▶ [GIVEN PROBLEM]: Copy each item below word for word, keeping every line unchanged.

▶ [Data excerpts]:
......

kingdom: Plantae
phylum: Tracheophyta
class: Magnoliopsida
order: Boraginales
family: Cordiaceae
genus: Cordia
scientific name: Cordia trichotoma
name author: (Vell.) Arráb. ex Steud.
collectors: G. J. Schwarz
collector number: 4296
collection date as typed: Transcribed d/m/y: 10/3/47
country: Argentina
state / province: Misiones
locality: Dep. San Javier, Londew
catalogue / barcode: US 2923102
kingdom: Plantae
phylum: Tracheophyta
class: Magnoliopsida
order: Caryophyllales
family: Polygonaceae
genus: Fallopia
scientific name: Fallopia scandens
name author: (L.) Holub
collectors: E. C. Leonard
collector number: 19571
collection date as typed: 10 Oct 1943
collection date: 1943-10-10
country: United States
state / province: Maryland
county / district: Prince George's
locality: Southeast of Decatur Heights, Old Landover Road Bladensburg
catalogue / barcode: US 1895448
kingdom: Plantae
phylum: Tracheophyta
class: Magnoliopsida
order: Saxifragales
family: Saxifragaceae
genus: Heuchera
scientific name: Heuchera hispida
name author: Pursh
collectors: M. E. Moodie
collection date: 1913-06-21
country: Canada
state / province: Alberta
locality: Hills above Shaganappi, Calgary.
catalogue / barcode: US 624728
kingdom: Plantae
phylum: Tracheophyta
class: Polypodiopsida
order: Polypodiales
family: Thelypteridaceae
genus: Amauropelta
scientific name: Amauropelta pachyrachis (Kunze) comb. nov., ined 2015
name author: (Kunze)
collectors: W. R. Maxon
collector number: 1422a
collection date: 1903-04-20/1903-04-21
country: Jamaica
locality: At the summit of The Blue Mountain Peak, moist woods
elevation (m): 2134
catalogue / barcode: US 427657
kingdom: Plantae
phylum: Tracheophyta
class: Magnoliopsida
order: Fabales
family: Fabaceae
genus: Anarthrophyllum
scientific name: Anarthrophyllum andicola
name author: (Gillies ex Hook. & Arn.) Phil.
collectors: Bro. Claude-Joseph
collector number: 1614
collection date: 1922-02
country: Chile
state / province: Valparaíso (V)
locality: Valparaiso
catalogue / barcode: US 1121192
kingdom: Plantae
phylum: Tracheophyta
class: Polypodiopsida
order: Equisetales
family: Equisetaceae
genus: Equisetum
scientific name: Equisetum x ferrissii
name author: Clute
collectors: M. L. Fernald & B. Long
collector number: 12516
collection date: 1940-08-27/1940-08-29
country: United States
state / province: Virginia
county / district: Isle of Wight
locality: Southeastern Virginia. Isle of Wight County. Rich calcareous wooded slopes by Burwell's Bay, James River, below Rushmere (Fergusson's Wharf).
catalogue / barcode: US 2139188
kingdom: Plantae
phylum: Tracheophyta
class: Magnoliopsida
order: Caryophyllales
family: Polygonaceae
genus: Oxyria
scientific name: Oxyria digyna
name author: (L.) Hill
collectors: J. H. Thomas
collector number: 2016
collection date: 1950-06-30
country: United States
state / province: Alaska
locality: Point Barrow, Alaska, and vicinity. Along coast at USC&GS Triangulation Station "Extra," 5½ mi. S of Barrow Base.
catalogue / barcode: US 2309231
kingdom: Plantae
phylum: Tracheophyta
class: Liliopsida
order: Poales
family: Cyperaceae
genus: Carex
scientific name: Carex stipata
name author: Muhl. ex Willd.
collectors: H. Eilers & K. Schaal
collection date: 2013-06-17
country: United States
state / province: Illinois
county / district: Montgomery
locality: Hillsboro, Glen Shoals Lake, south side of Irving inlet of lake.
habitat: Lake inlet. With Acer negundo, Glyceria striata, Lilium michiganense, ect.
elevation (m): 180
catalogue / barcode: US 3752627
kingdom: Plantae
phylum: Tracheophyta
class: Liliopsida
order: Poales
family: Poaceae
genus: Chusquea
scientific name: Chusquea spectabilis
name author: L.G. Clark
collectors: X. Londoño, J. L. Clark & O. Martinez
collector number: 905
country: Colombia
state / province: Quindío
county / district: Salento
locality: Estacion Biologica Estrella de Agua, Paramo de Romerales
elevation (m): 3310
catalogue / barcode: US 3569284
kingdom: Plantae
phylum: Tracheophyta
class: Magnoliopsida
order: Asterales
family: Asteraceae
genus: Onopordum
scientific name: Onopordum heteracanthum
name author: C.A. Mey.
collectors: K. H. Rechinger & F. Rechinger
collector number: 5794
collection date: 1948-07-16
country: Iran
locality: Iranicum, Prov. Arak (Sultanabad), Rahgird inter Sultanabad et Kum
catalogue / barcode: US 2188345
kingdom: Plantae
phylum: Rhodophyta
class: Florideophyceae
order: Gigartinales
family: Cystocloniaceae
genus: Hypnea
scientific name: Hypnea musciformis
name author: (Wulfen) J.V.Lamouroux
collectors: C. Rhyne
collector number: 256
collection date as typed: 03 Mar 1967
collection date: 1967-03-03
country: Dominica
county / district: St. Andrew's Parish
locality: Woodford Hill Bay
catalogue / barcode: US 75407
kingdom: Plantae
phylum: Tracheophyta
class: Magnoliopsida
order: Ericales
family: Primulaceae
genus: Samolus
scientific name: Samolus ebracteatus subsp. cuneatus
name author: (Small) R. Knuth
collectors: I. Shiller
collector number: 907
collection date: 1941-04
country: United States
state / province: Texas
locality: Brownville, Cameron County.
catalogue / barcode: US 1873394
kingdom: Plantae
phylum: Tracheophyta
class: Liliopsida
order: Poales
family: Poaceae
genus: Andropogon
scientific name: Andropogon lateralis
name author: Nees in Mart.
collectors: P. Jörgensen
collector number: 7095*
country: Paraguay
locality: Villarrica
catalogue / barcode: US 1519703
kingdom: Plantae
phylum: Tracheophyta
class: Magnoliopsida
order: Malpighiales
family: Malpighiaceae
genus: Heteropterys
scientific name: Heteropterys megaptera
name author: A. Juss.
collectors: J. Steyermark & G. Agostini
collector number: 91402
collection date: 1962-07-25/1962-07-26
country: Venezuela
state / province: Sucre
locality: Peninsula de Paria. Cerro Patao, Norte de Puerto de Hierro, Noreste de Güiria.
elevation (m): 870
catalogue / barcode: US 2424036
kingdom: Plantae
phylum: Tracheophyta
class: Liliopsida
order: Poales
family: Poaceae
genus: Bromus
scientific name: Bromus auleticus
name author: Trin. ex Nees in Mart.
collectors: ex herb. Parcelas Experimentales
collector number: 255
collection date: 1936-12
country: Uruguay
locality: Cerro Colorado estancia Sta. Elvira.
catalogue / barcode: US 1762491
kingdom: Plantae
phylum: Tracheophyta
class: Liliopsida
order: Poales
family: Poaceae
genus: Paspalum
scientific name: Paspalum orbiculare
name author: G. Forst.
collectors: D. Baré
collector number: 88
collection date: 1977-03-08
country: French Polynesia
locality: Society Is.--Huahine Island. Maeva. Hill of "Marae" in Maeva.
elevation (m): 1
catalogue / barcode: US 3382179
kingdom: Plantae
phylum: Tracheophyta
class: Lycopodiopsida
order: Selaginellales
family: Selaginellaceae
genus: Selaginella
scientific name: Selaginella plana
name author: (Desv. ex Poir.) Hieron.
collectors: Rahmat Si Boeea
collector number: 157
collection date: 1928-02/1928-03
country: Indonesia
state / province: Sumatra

......

▶ [RESPONSE BELOW]:
kingdom: Plantae
phylum: Tracheophyta
class: Magnoliopsida
order: Boraginales
family: Cordiaceae
genus: Cordia
scientific name: Cordia trichotoma
name author: (Vell.) Arráb. ex Steud.
collectors: G. J. Schwarz
collector number: 4296
collection date as typed: Transcribed d/m/y: 10/3/47
country: Argentina
state / province: Misiones
locality: Dep. San Javier, Londew
catalogue / barcode: US 2923102
kingdom: Plantae
phylum: Tracheophyta
class: Magnoliopsida
order: Caryophyllales
family: Polygonaceae
genus: Fallopia
scientific name: Fallopia scandens
name author: (L.) Holub
collectors: E. C. Leonard
collector number: 19571
collection date as typed: 10 Oct 1943
collection date: 1943-10-10
country: United States
state / province: Maryland
county / district: Prince George's
locality: Southeast of Decatur Heights, Old Landover Road Bladensburg
catalogue / barcode: US 1895448
kingdom: Plantae
phylum: Tracheophyta
class: Magnoliopsida
order: Saxifragales
family: Saxifragaceae
genus: Heuchera
scientific name: Heuchera hispida
name author: Pursh
collectors: M. E. Moodie
collection date: 1913-06-21
country: Canada
state / province: Alberta
locality: Hills above Shaganappi, Calgary.
catalogue / barcode: US 624728
kingdom: Plantae
phylum: Tracheophyta
class: Polypodiopsida
order: Polypodiales
family: Thelypteridaceae
genus: Amauropelta
scientific name: Amauropelta pachyrachis (Kunze) comb. nov., ined 2015
name author: (Kunze)
collectors: W. R. Maxon
collector number: 1422a
collection date: 1903-04-20/1903-04-21
country: Jamaica
locality: At the summit of The Blue Mountain Peak, moist woods
elevation (m): 2134
catalogue / barcode: US 427657
kingdom: Plantae
phylum: Tracheophyta
class: Magnoliopsida
order: Fabales
family: Fabaceae
genus: Anarthrophyllum
scientific name: Anarthrophyllum andicola
name author: (Gillies ex Hook. & Arn.) Phil.
collectors: Bro. Claude-Joseph
collector number: 1614
collection date: 1922-02
country: Chile
state / province: Valparaíso (V)
locality: Valparaiso
catalogue / barcode: US 1121192
kingdom: Plantae
phylum: Tracheophyta
class: Polypodiopsida
order: Equisetales
family: Equisetaceae
genus: Equisetum
scientific name: Equisetum x ferrissii
name author: Clute
collectors: M. L. Fernald & B. Long
collector number: 12516
collection date: 1940-08-27/1940-08-29
country: United States
state / province: Virginia
county / district: Isle of Wight
locality: Southeastern Virginia. Isle of Wight County. Rich calcareous wooded slopes by Burwell's Bay, James River, below Rushmere (Fergusson's Wharf).
catalogue / barcode: US 2139188
kingdom: Plantae
phylum: Tracheophyta
class: Magnoliopsida
order: Caryophyllales
family: Polygonaceae
genus: Oxyria
scientific name: Oxyria digyna
name author: (L.) Hill
collectors: J. H. Thomas
collector number: 2016
collection date: 1950-06-30
country: United States
state / province: Alaska
locality: Point Barrow, Alaska, and vicinity. Along coast at USC&GS Triangulation Station "Extra," 5½ mi. S of Barrow Base.
catalogue / barcode: US 2309231
kingdom: Plantae
phylum: Tracheophyta
class: Liliopsida
order: Poales
family: Cyperaceae
genus: Carex
scientific name: Carex stipata
name author: Muhl. ex Willd.
collectors: H. Eilers & K. Schaal
collection date: 2013-06-17
country: United States
state / province: Illinois
county / district: Montgomery
locality: Hillsboro, Glen Shoals Lake, south side of Irving inlet of lake.
habitat: Lake inlet. With Acer negundo, Glyceria striata, Lilium michiganense, ect.
elevation (m): 180
catalogue / barcode: US 3752627
kingdom: Plantae
phylum: Tracheophyta
class: Liliopsida
order: Poales
family: Poaceae
genus: Chusquea
scientific name: Chusquea spectabilis
name author: L.G. Clark
collectors: X. Londoño, J. L. Clark & O. Martinez
collector number: 905
country: Colombia
state / province: Quindío
county / district: Salento
locality: Estacion Biologica Estrella de Agua, Paramo de Romerales
elevation (m): 3310
catalogue / barcode: US 3569284
kingdom: Plantae
phylum: Tracheophyta
class: Magnoliopsida
order: Asterales
family: Asteraceae
genus: Onopordum
scientific name: Onopordum heteracanthum
name author: C.A. Mey.
collectors: K. H. Rechinger & F. Rechinger
collector number: 5794
collection date: 1948-07-16
country: Iran
locality: Iranicum, Prov. Arak (Sultanabad), Rahgird inter Sultanabad et Kum
catalogue / barcode: US 2188345
kingdom: Plantae
phylum: Rhodophyta
class: Florideophyceae
order: Gigartinales
family: Cystocloniaceae
genus: Hypnea
scientific name: Hypnea musciformis
name author: (Wulfen) J.V.Lamouroux
collectors: C. Rhyne
collector number: 256
collection date as typed: 03 Mar 1967
collection date: 1967-03-03
country: Dominica
county / district: St. Andrew's Parish
locality: Woodford Hill Bay
catalogue / barcode: US 75407
kingdom: Plantae
phylum: Tracheophyta
class: Magnoliopsida
order: Ericales
family: Primulaceae
genus: Samolus
scientific name: Samolus ebracteatus subsp. cuneatus
name author: (Small) R. Knuth
collectors: I. Shiller
collector number: 907
collection date: 1941-04
country: United States
state / province: Texas
locality: Brownville, Cameron County.
catalogue / barcode: US 1873394
kingdom: Plantae
phylum: Tracheophyta
class: Liliopsida
order: Poales
family: Poaceae
genus: Andropogon
scientific name: Andropogon lateralis
name author: Nees in Mart.
collectors: P. Jörgensen
collector number: 7095*
country: Paraguay
locality: Villarrica
catalogue / barcode: US 1519703
kingdom: Plantae
phylum: Tracheophyta
class: Magnoliopsida
order: Malpighiales
family: Malpighiaceae
genus: Heteropterys
scientific name: Heteropterys megaptera
name author: A. Juss.
collectors: J. Steyermark & G. Agostini
collector number: 91402
collection date: 1962-07-25/1962-07-26
country: Venezuela
state / province: Sucre
locality: Peninsula de Paria. Cerro Patao, Norte de Puerto de Hierro, Noreste de Güiria.
elevation (m): 870
catalogue / barcode: US 2424036
kingdom: Plantae
phylum: Tracheophyta
class: Liliopsida
order: Poales
family: Poaceae
genus: Bromus
scientific name: Bromus auleticus
name author: Trin. ex Nees in Mart.
collectors: ex herb. Parcelas Experimentales
collector number: 255
collection date: 1936-12
country: Uruguay
locality: Cerro Colorado estancia Sta. Elvira.
catalogue / barcode: US 1762491
kingdom: Plantae
phylum: Tracheophyta
class: Liliopsida
order: Poales
family: Poaceae
genus: Paspalum
scientific name: Paspalum orbiculare
name author: G. Forst.
collectors: D. Baré
collector number: 88
collection date: 1977-03-08
country: French Polynesia
locality: Society Is.--Huahine Island. Maeva. Hill of "Marae" in Maeva.
elevation (m): 1
catalogue / barcode: US 3382179
kingdom: Plantae
phylum: Tracheophyta
class: Lycopodiopsida
order: Selaginellales
family: Selaginellaceae
genus: Selaginella
scientific name: Selaginella plana
name author: (Desv. ex Poir.) Hieron.
collectors: Rahmat Si Boeea
collector number: 157
collection date: 1928-02/1928-03
country: Indonesia
state / province: Sumatra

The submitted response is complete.